Dear Treasure Data customers,
This is the postmortem for Hive performance degradation problem happened at Nov 12, 2014.
From 2:30pm and 5:00pm PST Nov 12 2014, Hive query optimization called 'time index pushdown' didn't work correctly. time index pushdown is the optimization technique where the query scans only the required time range, to avoid extra I/O requests. This is usually achieved via TDTIMERANGE UDF.
Because of this issue, the queries were always scanning the entire table. This caused the severe performance degradation, especially for the queries which access humongous tables.
This problem didn't impact on data import, and also Presto engine.

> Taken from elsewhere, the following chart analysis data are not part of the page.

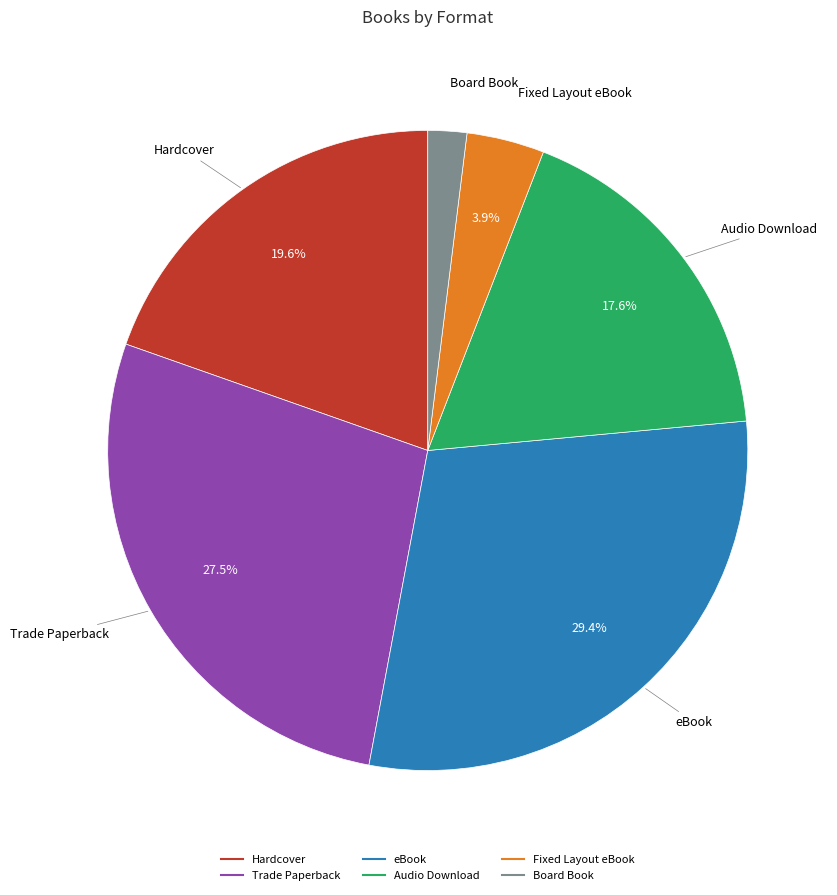

What percentage do eBook and Hardcover together represent?

49.0%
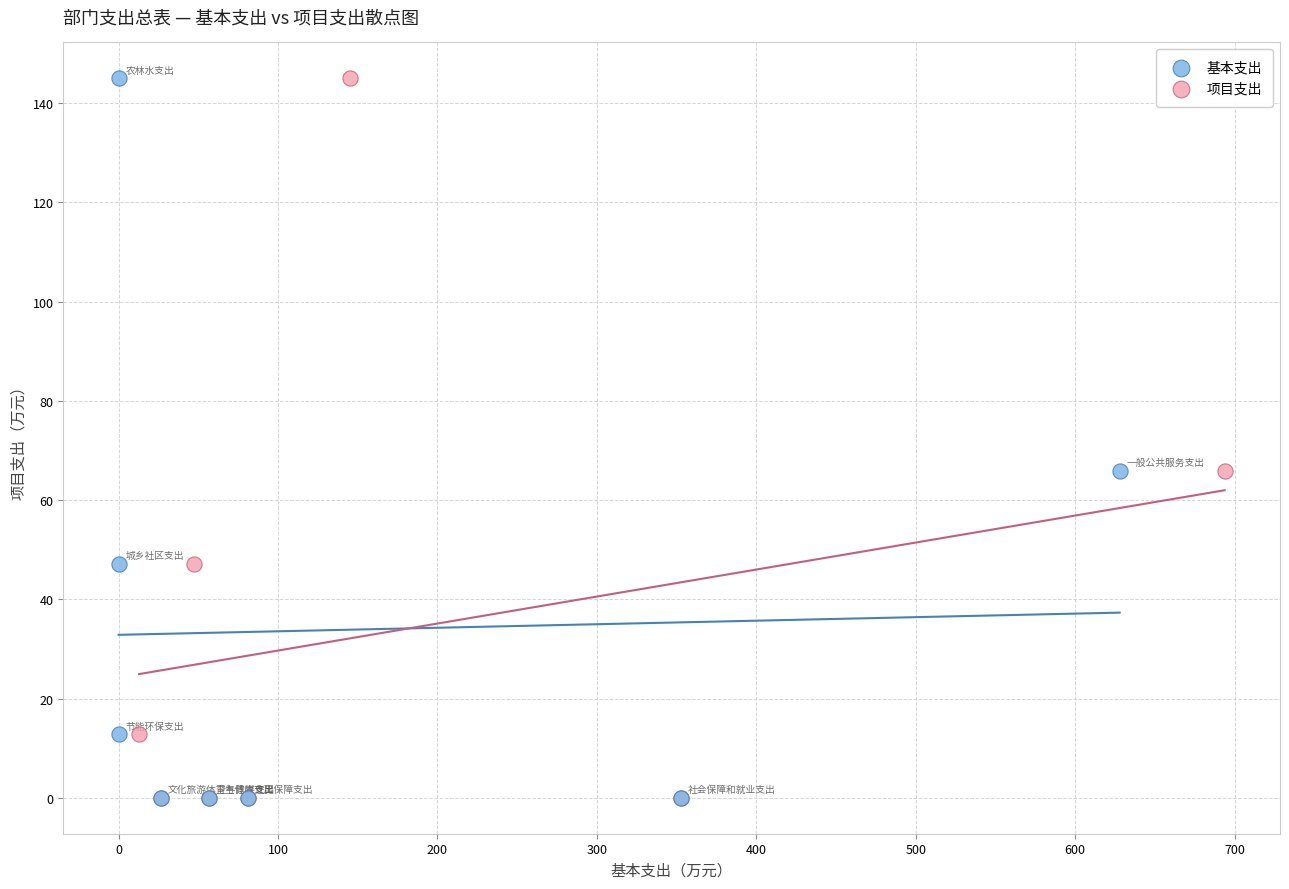

What are all the series names shown in the legend?

基本支出, 项目支出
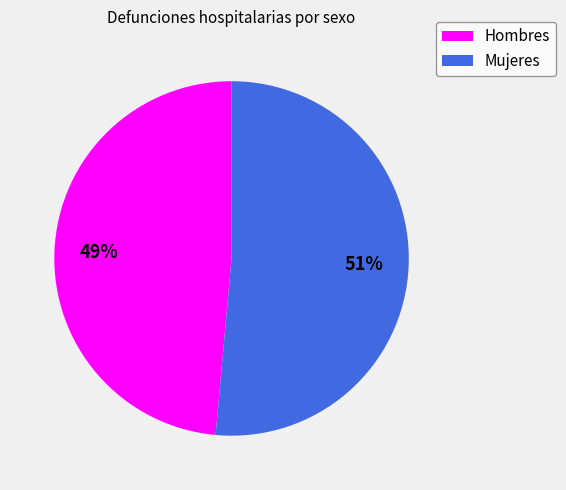

Is the sum of Mujeres and Hombres greater than half?

Yes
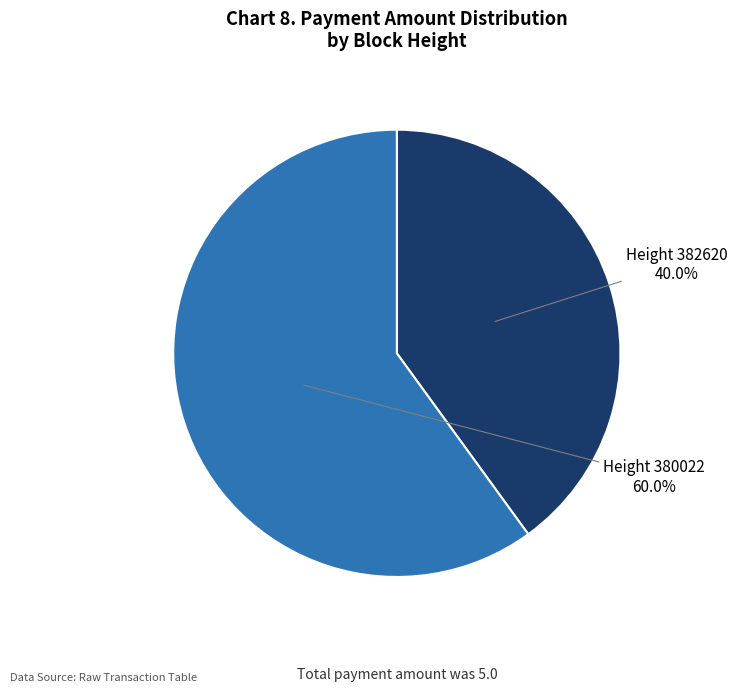

What is the majority slice?

380022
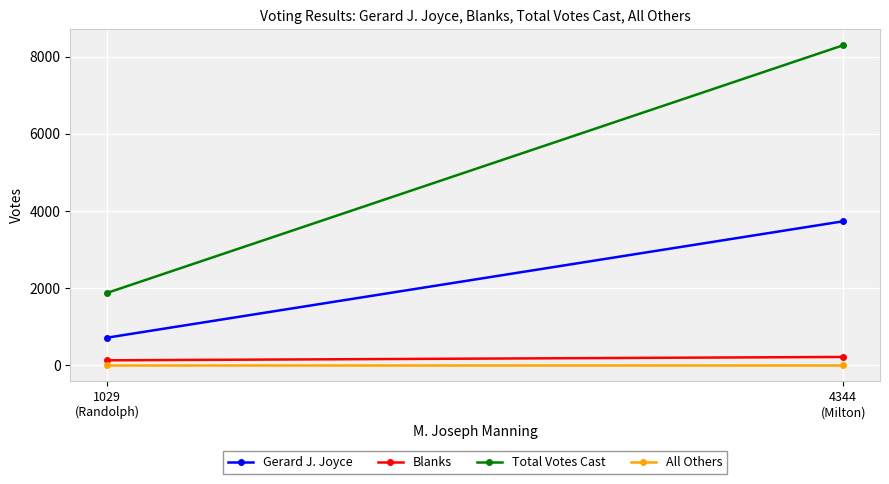

Reading right to left, what are all the values shown in this chart?

Gerard J. Joyce: 718	3734
Blanks: 131	218
Total Votes Cast: 1878	8296
All Others: 0	0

Originally we tried to fix 'time index pushdown' related bugs, where it doesn't work for self-join queries. We have modified Hadoop Hive, and our internal middleware. We also confirmed it worked correctly in our staging environment, which continuously deploys our most recent codebase.
We're doing the weekly release, and Tuesday is the date to deploy changes. We have deployed the changes, but we forgot to deploy one associated changes to server configuration (more specifically, updating the Hadoop configuration file). This missing configuration eventually resulted into the problem above.

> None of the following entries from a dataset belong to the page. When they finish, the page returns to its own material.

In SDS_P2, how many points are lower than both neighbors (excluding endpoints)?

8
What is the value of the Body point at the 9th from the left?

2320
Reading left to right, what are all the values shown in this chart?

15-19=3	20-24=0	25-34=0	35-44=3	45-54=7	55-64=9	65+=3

During that time period, we unfortunately couldn't figure out whether or not the query is too slow or the system is heavily loaded. Eventually one of our customers issued the support ticket, and we noticed the problem around 4:00pm PST.
This problem happened mainly because the mis-communication within engineering team, by not listing all the module to be deployed for the weekly release. We're currently working on having the 'pre-production' environment, to make sure the deployment process systematically.
Again, we want to apologize. We know how critical our services are to our customers' businesses. We will do everything we can to learn from this event and use it to drive improvement across our services.
Sincerely, The Treasure Data Team